Es muy llamativo que a nadie extrañe mucho ni escandalice demasiado la revelación de que la élite de la República Popular China dispone de cuentas opacas en paraísos fiscales. Porque, recordemos, China es un país comunista. En su día, cuando el comunismo era una ideología compartida por millones de creyentes, que sobre todo estaban en países no comunistas, unas revelaciones así hubieran sacudido ese mundo, como lo sacudieron la denuncia de las purgas stalinistas por Kruschev en los años cincuenta y, en otro orden de cosas, los aplastamientos de la revolución húngara en 1956 y de la primavera de Praga en 1968.
Todos esos acontecimientos provocaron crisis de conciencia en no pocos comunistas y forzaron a ciertos partidos fieles a Moscú a modificar, siquiera cosméticamente, su línea. Por otro lado, la constatación de los privilegios de que disfrutaban las elites, en clara contradicción con los ideales proclamados, fue decisiva para que muchos comunistas se hicieran disidentes en el seno de aquellos regímenes. Eso ha ocurrido también, desde luego, en China. Pero lo curioso del caso es que fuera de allí, en el resto del mundo, la exposición de las corrupciones del comunismo haya perdido la capacidad de conmocionar.
Esto es, en cierto modo, una buena noticia. Significa que los regímenes comunistas que quedan en el mundo ya no tienen proyección ideológica. Han dejado de cumplir la función de modelos, de faros que iluminaban el camino. Nadie, salvo algún botarate aislado, va por ahí ofreciendo Corea del Norte o la propia China como "paraísos de los trabajadores". A China no se la teme hoy porque vaya a expandir el comunismo por el mundo, sino por su poderío económico y financiero. Sólo la Cuba castrista despierta todavía la fibra militante en alguna izquierda que anda muy perdida, al rebufo de los movimientos populistas de Iberoamérica, que han adoptado a la comunista Cuba como mascota.
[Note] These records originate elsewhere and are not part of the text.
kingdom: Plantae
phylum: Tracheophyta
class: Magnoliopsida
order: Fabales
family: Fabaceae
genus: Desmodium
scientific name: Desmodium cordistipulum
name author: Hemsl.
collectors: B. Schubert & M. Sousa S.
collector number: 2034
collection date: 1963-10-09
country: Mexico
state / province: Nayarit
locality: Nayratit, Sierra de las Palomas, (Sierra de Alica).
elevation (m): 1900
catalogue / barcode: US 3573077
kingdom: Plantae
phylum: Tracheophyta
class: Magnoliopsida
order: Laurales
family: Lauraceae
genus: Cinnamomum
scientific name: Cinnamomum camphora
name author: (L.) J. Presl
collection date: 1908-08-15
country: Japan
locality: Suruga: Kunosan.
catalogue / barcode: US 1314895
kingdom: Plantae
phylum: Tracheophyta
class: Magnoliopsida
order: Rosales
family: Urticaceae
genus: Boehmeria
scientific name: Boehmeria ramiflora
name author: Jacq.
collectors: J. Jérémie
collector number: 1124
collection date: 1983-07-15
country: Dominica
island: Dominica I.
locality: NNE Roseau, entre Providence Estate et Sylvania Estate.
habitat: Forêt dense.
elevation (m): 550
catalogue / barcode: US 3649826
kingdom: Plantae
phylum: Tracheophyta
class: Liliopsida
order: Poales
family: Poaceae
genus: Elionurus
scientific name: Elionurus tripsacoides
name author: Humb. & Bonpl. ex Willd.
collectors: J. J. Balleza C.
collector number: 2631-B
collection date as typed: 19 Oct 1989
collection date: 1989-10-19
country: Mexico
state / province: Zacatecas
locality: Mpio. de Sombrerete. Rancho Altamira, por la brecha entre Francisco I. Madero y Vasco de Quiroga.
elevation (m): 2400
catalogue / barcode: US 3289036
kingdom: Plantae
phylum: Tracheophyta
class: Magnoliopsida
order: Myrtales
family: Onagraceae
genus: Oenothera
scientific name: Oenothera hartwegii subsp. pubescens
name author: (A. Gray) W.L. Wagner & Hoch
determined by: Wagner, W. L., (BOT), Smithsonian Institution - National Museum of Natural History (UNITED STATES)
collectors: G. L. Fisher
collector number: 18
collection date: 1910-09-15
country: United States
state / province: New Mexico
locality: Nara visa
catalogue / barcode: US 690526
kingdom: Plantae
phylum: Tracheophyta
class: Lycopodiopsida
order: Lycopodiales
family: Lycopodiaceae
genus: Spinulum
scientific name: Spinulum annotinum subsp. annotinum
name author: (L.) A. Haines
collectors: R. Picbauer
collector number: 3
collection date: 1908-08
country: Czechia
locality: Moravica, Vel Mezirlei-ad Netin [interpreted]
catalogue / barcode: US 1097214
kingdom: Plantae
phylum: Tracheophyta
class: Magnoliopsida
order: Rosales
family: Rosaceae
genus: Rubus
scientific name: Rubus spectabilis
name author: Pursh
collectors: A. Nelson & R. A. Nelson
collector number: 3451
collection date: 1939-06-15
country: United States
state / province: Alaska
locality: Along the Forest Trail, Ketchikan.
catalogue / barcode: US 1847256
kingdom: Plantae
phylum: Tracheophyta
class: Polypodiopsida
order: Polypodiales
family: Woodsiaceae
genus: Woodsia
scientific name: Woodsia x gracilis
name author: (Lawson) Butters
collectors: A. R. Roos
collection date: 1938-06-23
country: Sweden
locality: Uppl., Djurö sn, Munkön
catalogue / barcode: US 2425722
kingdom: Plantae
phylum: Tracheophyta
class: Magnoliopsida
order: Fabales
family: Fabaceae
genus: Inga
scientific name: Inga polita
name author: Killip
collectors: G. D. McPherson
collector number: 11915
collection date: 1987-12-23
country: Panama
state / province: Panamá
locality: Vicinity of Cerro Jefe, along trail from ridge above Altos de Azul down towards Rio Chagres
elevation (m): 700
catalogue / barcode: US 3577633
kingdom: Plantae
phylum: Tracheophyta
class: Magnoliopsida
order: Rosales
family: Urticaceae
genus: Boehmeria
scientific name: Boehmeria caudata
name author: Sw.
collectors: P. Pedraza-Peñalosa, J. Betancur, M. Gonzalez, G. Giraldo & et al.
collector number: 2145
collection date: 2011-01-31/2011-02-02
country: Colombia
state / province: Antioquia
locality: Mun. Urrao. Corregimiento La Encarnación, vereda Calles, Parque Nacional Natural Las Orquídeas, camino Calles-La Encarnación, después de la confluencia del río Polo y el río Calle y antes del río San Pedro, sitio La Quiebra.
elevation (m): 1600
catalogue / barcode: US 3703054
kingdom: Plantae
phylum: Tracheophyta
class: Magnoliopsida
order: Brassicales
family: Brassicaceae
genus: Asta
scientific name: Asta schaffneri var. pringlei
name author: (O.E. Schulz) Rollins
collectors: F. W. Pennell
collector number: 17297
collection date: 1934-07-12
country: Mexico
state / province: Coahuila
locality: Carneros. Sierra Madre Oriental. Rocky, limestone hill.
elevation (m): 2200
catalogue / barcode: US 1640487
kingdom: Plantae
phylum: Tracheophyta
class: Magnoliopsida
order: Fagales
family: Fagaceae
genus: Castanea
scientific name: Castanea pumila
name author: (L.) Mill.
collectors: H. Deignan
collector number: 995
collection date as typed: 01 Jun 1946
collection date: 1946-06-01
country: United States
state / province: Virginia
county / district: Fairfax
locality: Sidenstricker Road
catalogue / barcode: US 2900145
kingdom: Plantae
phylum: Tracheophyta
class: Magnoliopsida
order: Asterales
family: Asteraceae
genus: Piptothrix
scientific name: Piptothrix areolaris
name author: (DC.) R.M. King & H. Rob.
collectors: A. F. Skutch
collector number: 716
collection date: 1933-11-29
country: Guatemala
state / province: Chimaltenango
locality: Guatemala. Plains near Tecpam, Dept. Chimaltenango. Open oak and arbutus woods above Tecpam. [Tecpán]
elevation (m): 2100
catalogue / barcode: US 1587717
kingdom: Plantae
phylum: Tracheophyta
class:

Aquellos peregrinos políticos, en término del sociólogo Hollander, que buscaban nuevas direcciones para su utopía –siempre a miles de kilómetros de su lugar de residencia– han desaparecido prácticamente del mapa. Eso no quiere decir, sin embargo, que la utopía colectivista haya pasado a mejor vida. La diferencia es que no tiene dirección a la que remitirse, que es pura referencia sentimental. Y quienes aún ostentan y hasta presumen de la etiqueta comunista se han desplazado al más chabacano de los populismos. Basta oír aquí a Izquierda Unida, al tal Centella. Pero en esa forma bastarda, sin Edén que ofrecer en la Tierra, lo que resulta muy conveniente, el comunismo sigue gozando de prestigio. Un prestigio a prueba de paraísos fiscales y, huelga decir, siniestro.